(Beginning of Source material)
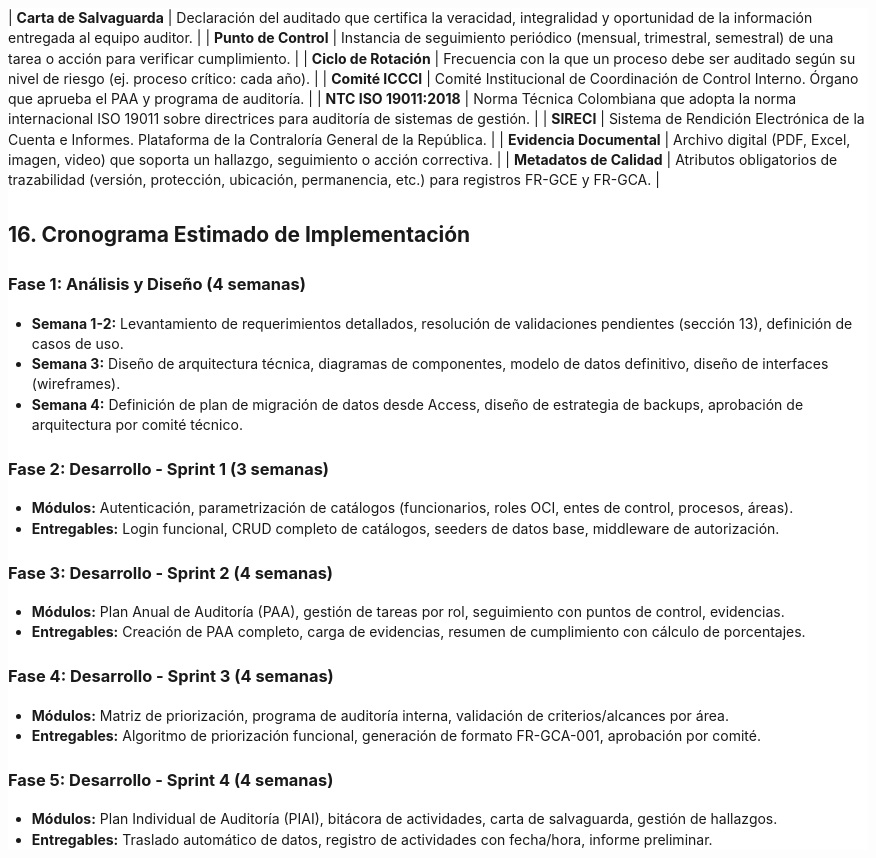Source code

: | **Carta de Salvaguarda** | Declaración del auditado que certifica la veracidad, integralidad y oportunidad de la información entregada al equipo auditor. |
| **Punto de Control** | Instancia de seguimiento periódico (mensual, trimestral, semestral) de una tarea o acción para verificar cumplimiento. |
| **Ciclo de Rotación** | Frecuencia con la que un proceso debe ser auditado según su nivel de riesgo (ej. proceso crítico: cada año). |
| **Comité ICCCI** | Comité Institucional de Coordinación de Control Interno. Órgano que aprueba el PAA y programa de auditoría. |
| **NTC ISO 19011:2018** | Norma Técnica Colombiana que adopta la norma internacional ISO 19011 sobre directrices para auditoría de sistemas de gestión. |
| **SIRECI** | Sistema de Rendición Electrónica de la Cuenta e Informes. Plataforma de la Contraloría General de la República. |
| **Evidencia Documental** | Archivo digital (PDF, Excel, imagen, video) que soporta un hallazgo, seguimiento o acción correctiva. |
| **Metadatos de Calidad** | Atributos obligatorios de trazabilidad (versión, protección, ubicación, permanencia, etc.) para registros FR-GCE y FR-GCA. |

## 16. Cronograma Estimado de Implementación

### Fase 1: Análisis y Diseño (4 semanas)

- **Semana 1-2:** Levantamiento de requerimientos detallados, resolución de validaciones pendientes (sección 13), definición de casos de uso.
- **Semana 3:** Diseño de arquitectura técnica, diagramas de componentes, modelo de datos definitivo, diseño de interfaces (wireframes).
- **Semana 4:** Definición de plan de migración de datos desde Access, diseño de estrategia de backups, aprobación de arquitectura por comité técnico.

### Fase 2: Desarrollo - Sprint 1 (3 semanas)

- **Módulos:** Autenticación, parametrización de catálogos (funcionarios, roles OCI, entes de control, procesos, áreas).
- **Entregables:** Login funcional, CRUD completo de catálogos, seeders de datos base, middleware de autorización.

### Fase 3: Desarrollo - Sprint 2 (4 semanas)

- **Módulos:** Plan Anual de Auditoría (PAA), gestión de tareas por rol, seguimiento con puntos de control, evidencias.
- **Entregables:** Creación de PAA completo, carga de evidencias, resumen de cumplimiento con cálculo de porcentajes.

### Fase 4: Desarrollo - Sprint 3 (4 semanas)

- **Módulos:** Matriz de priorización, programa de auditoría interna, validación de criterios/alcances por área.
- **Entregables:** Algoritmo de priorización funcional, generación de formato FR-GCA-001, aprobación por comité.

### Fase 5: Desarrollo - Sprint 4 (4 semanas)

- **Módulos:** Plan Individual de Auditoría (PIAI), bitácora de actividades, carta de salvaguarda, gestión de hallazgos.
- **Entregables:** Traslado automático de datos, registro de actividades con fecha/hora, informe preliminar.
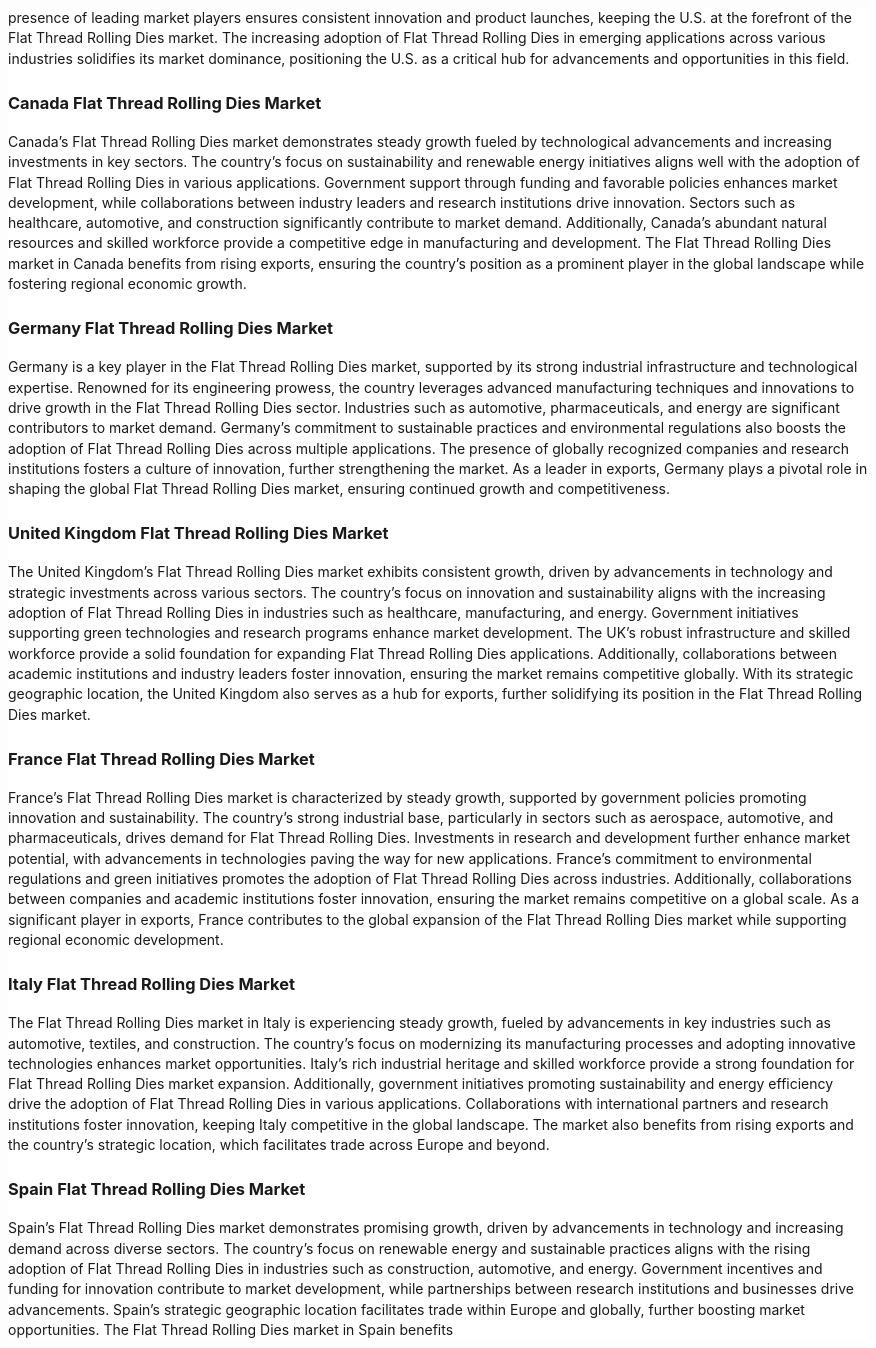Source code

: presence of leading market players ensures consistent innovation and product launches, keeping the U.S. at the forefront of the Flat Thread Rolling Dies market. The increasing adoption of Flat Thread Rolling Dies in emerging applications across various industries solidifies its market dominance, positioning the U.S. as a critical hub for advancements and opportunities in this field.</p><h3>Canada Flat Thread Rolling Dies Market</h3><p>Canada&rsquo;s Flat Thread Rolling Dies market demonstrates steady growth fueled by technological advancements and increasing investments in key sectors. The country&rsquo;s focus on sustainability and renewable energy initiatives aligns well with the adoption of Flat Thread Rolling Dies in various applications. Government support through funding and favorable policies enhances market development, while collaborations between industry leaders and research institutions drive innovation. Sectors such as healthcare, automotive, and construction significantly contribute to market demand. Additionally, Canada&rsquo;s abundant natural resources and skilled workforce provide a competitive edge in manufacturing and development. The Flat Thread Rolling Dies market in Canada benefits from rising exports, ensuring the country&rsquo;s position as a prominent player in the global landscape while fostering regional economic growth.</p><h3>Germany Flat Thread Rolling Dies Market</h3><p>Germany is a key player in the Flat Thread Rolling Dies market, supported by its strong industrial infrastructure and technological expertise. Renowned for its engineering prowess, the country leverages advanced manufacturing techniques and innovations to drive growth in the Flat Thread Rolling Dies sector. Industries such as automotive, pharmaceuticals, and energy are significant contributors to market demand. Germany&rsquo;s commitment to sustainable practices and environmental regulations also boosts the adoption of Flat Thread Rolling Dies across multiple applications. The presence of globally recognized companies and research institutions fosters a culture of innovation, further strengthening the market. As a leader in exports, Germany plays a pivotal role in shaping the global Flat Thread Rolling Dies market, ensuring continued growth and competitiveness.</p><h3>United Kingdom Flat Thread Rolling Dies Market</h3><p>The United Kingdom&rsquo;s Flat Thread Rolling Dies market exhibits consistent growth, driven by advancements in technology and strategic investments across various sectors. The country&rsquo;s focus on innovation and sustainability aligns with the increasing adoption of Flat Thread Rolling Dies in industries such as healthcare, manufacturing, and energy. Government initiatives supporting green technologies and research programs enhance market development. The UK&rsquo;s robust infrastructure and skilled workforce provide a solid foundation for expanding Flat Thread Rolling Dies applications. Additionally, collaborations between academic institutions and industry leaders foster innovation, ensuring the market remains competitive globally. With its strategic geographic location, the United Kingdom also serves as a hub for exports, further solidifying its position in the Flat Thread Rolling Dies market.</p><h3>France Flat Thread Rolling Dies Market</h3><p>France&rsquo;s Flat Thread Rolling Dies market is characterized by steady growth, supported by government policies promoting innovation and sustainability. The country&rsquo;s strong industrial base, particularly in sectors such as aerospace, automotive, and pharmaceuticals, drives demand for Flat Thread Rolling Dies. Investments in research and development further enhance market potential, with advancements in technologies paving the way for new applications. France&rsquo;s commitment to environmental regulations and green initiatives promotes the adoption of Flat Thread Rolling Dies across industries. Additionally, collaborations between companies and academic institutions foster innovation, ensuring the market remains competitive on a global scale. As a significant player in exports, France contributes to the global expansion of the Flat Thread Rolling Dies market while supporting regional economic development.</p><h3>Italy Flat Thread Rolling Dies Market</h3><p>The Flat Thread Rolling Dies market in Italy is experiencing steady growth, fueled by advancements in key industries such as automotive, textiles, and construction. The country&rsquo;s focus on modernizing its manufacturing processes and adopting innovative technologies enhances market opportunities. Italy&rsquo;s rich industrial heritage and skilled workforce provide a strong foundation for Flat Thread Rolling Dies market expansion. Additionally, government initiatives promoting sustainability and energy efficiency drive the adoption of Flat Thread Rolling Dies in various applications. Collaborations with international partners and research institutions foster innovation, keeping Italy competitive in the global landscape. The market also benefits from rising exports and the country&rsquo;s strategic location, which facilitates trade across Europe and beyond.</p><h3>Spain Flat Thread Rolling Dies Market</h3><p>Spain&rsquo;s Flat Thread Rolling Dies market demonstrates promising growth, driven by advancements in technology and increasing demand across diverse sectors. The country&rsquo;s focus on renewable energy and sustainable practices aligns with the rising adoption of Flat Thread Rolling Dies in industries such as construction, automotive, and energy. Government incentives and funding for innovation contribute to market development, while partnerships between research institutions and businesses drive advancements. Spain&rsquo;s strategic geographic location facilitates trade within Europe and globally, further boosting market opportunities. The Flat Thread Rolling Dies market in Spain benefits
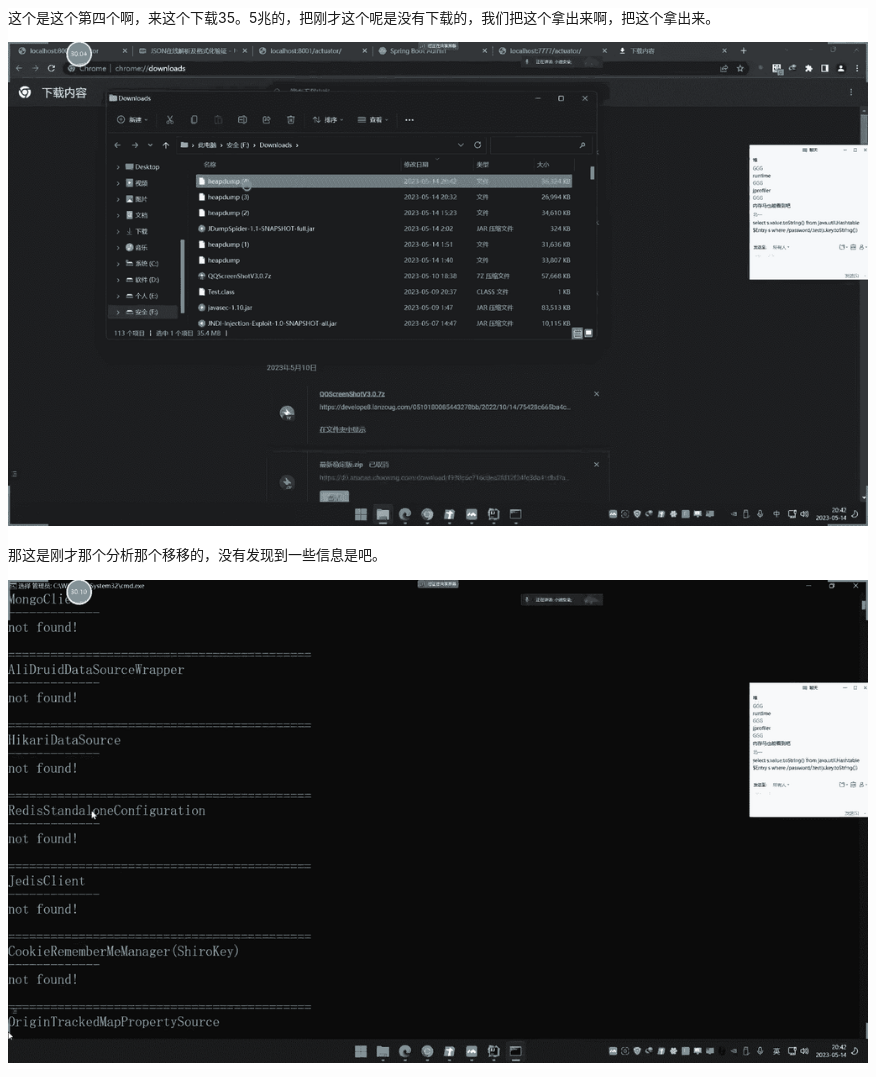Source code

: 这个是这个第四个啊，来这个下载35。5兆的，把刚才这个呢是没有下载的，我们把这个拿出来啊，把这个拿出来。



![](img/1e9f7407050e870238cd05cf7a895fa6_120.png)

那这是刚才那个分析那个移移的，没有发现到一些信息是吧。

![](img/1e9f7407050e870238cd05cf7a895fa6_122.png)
(End of Source material)
## Activity
A verbatim transcript of the entries above is required, with the pictures left out.

## Written answer
Source code

: | **Carta de Salvaguarda** | Declaración del auditado que certifica la veracidad, integralidad y oportunidad de la información entregada al equipo auditor. |
| **Punto de Control** | Instancia de seguimiento periódico (mensual, trimestral, semestral) de una tarea o acción para verificar cumplimiento. |
| **Ciclo de Rotación** | Frecuencia con la que un proceso debe ser auditado según su nivel de riesgo (ej. proceso crítico: cada año). |
| **Comité ICCCI** | Comité Institucional de Coordinación de Control Interno. Órgano que aprueba el PAA y programa de auditoría. |
| **NTC ISO 19011:2018** | Norma Técnica Colombiana que adopta la norma internacional ISO 19011 sobre directrices para auditoría de sistemas de gestión. |
| **SIRECI** | Sistema de Rendición Electrónica de la Cuenta e Informes. Plataforma de la Contraloría General de la República. |
| **Evidencia Documental** | Archivo digital (PDF, Excel, imagen, video) que soporta un hallazgo, seguimiento o acción correctiva. |
| **Metadatos de Calidad** | Atributos obligatorios de trazabilidad (versión, protección, ubicación, permanencia, etc.) para registros FR-GCE y FR-GCA. |

## 16. Cronograma Estimado de Implementación

### Fase 1: Análisis y Diseño (4 semanas)

- **Semana 1-2:** Levantamiento de requerimientos detallados, resolución de validaciones pendientes (sección 13), definición de casos de uso.
- **Semana 3:** Diseño de arquitectura técnica, diagramas de componentes, modelo de datos definitivo, diseño de interfaces (wireframes).
- **Semana 4:** Definición de plan de migración de datos desde Access, diseño de estrategia de backups, aprobación de arquitectura por comité técnico.

### Fase 2: Desarrollo - Sprint 1 (3 semanas)

- **Módulos:** Autenticación, parametrización de catálogos (funcionarios, roles OCI, entes de control, procesos, áreas).
- **Entregables:** Login funcional, CRUD completo de catálogos, seeders de datos base, middleware de autorización.

### Fase 3: Desarrollo - Sprint 2 (4 semanas)

- **Módulos:** Plan Anual de Auditoría (PAA), gestión de tareas por rol, seguimiento con puntos de control, evidencias.
- **Entregables:** Creación de PAA completo, carga de evidencias, resumen de cumplimiento con cálculo de porcentajes.

### Fase 4: Desarrollo - Sprint 3 (4 semanas)

- **Módulos:** Matriz de priorización, programa de auditoría interna, validación de criterios/alcances por área.
- **Entregables:** Algoritmo de priorización funcional, generación de formato FR-GCA-001, aprobación por comité.

### Fase 5: Desarrollo - Sprint 4 (4 semanas)

- **Módulos:** Plan Individual de Auditoría (PIAI), bitácora de actividades, carta de salvaguarda, gestión de hallazgos.
- **Entregables:** Traslado automático de datos, registro de actividades con fecha/hora, informe preliminar.
Source code

: presence of leading market players ensures consistent innovation and product launches, keeping the U.S. at the forefront of the Flat Thread Rolling Dies market. The increasing adoption of Flat Thread Rolling Dies in emerging applications across various industries solidifies its market dominance, positioning the U.S. as a critical hub for advancements and opportunities in this field.</p><h3>Canada Flat Thread Rolling Dies Market</h3><p>Canada&rsquo;s Flat Thread Rolling Dies market demonstrates steady growth fueled by technological advancements and increasing investments in key sectors. The country&rsquo;s focus on sustainability and renewable energy initiatives aligns well with the adoption of Flat Thread Rolling Dies in various applications. Government support through funding and favorable policies enhances market development, while collaborations between industry leaders and research institutions drive innovation. Sectors such as healthcare, automotive, and construction significantly contribute to market demand. Additionally, Canada&rsquo;s abundant natural resources and skilled workforce provide a competitive edge in manufacturing and development. The Flat Thread Rolling Dies market in Canada benefits from rising exports, ensuring the country&rsquo;s position as a prominent player in the global landscape while fostering regional economic growth.</p><h3>Germany Flat Thread Rolling Dies Market</h3><p>Germany is a key player in the Flat Thread Rolling Dies market, supported by its strong industrial infrastructure and technological expertise. Renowned for its engineering prowess, the country leverages advanced manufacturing techniques and innovations to drive growth in the Flat Thread Rolling Dies sector. Industries such as automotive, pharmaceuticals, and energy are significant contributors to market demand. Germany&rsquo;s commitment to sustainable practices and environmental regulations also boosts the adoption of Flat Thread Rolling Dies across multiple applications. The presence of globally recognized companies and research institutions fosters a culture of innovation, further strengthening the market. As a leader in exports, Germany plays a pivotal role in shaping the global Flat Thread Rolling Dies market, ensuring continued growth and competitiveness.</p><h3>United Kingdom Flat Thread Rolling Dies Market</h3><p>The United Kingdom&rsquo;s Flat Thread Rolling Dies market exhibits consistent growth, driven by advancements in technology and strategic investments across various sectors. The country&rsquo;s focus on innovation and sustainability aligns with the increasing adoption of Flat Thread Rolling Dies in industries such as healthcare, manufacturing, and energy. Government initiatives supporting green technologies and research programs enhance market development. The UK&rsquo;s robust infrastructure and skilled workforce provide a solid foundation for expanding Flat Thread Rolling Dies applications. Additionally, collaborations between academic institutions and industry leaders foster innovation, ensuring the market remains competitive globally. With its strategic geographic location, the United Kingdom also serves as a hub for exports, further solidifying its position in the Flat Thread Rolling Dies market.</p><h3>France Flat Thread Rolling Dies Market</h3><p>France&rsquo;s Flat Thread Rolling Dies market is characterized by steady growth, supported by government policies promoting innovation and sustainability. The country&rsquo;s strong industrial base, particularly in sectors such as aerospace, automotive, and pharmaceuticals, drives demand for Flat Thread Rolling Dies. Investments in research and development further enhance market potential, with advancements in technologies paving the way for new applications. France&rsquo;s commitment to environmental regulations and green initiatives promotes the adoption of Flat Thread Rolling Dies across industries. Additionally, collaborations between companies and academic institutions foster innovation, ensuring the market remains competitive on a global scale. As a significant player in exports, France contributes to the global expansion of the Flat Thread Rolling Dies market while supporting regional economic development.</p><h3>Italy Flat Thread Rolling Dies Market</h3><p>The Flat Thread Rolling Dies market in Italy is experiencing steady growth, fueled by advancements in key industries such as automotive, textiles, and construction. The country&rsquo;s focus on modernizing its manufacturing processes and adopting innovative technologies enhances market opportunities. Italy&rsquo;s rich industrial heritage and skilled workforce provide a strong foundation for Flat Thread Rolling Dies market expansion. Additionally, government initiatives promoting sustainability and energy efficiency drive the adoption of Flat Thread Rolling Dies in various applications. Collaborations with international partners and research institutions foster innovation, keeping Italy competitive in the global landscape. The market also benefits from rising exports and the country&rsquo;s strategic location, which facilitates trade across Europe and beyond.</p><h3>Spain Flat Thread Rolling Dies Market</h3><p>Spain&rsquo;s Flat Thread Rolling Dies market demonstrates promising growth, driven by advancements in technology and increasing demand across diverse sectors. The country&rsquo;s focus on renewable energy and sustainable practices aligns with the rising adoption of Flat Thread Rolling Dies in industries such as construction, automotive, and energy. Government incentives and funding for innovation contribute to market development, while partnerships between research institutions and businesses drive advancements. Spain&rsquo;s strategic geographic location facilitates trade within Europe and globally, further boosting market opportunities. The Flat Thread Rolling Dies market in Spain benefits
Source code

: 这个是这个第四个啊，来这个下载35。5兆的，把刚才这个呢是没有下载的，我们把这个拿出来啊，把这个拿出来。



![](img/1e9f7407050e870238cd05cf7a895fa6_120.png)

那这是刚才那个分析那个移移的，没有发现到一些信息是吧。

![](img/1e9f7407050e870238cd05cf7a895fa6_122.png)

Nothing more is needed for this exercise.